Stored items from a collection
· · · · · · ·

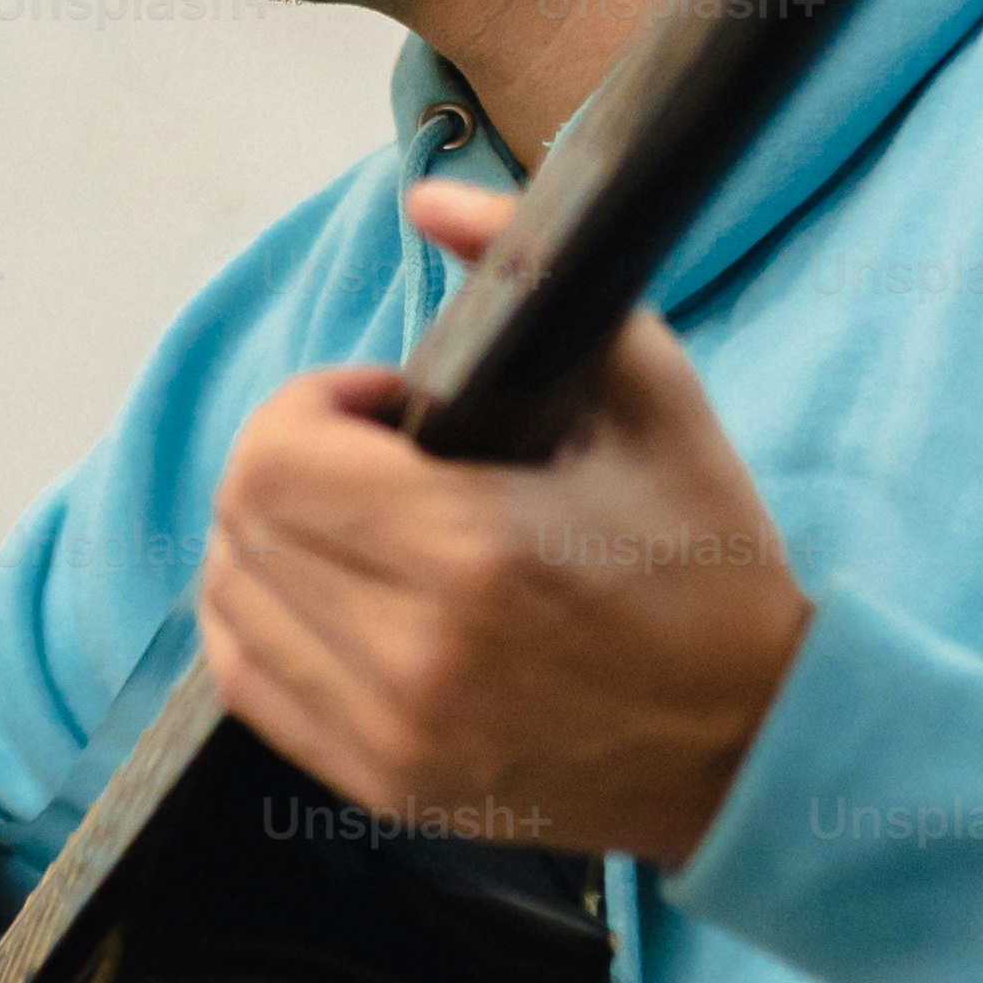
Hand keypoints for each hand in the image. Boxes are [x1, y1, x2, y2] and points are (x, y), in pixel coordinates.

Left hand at [199, 179, 814, 860]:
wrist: (751, 742)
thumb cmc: (709, 564)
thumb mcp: (648, 391)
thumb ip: (528, 274)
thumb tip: (429, 197)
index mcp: (474, 552)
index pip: (278, 457)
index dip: (312, 403)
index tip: (385, 405)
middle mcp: (415, 654)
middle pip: (241, 524)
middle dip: (288, 459)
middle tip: (371, 456)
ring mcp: (391, 735)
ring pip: (230, 603)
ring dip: (269, 539)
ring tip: (357, 522)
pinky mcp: (383, 785)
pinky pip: (251, 684)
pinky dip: (264, 619)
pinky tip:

· · · · · · ·

Work task
Please copy every record above exactly, but leave the pictures out.

Problem solution
Hand keypoints for each hand in the image. Boxes are [x1, y1, x2, y2] and points are (x, y), in pixel coordinates.

Left hand at [199, 179, 814, 860]:
wrist: (751, 742)
thumb cmc: (709, 564)
thumb mcp: (648, 391)
thumb ip: (528, 274)
thumb tip: (429, 197)
index mcp: (474, 552)
index pip: (278, 457)
index dip: (312, 403)
index tip: (385, 405)
middle mcp: (415, 654)
middle pip: (241, 524)
middle dip: (288, 459)
middle tip: (371, 456)
ring mcp: (391, 735)
ring pip: (230, 603)
ring dip: (269, 539)
ring tip: (357, 522)
pinky mcp: (383, 785)
pinky pip: (251, 684)
pinky dip: (264, 619)
pinky tip:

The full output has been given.